= ACTIVITY =
Starting with the line that contains "on the project", reproduce each line through the end of the entries exactly as written.
....................
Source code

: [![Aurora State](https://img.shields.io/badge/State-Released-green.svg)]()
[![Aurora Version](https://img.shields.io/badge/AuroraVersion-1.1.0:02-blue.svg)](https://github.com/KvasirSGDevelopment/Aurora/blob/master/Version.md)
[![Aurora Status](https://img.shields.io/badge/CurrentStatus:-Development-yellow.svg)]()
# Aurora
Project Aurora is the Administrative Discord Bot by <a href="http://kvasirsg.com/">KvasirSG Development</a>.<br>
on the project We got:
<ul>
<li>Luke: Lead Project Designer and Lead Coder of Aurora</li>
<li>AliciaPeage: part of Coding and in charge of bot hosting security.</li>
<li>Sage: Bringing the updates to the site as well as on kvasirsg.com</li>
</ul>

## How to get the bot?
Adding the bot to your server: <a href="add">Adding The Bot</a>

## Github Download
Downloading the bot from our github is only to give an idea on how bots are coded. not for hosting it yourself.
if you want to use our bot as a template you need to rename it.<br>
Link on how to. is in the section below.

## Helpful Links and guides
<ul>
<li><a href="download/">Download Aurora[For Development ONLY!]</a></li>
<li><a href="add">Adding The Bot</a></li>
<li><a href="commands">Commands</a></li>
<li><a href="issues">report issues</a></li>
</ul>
....................
= REPLY TO THE EXERCISE =
on the project We got:
<ul>
<li>Luke: Lead Project Designer and Lead Coder of Aurora</li>
<li>AliciaPeage: part of Coding and in charge of bot hosting security.</li>
<li>Sage: Bringing the updates to the site as well as on kvasirsg.com</li>
</ul>

## How to get the bot?
Adding the bot to your server: <a href="add">Adding The Bot</a>

## Github Download
Downloading the bot from our github is only to give an idea on how bots are coded. not for hosting it yourself.
if you want to use our bot as a template you need to rename it.<br>
Link on how to. is in the section below.

## Helpful Links and guides
<ul>
<li><a href="download/">Download Aurora[For Development ONLY!]</a></li>
<li><a href="add">Adding The Bot</a></li>
<li><a href="commands">Commands</a></li>
<li><a href="issues">report issues</a></li>
</ul>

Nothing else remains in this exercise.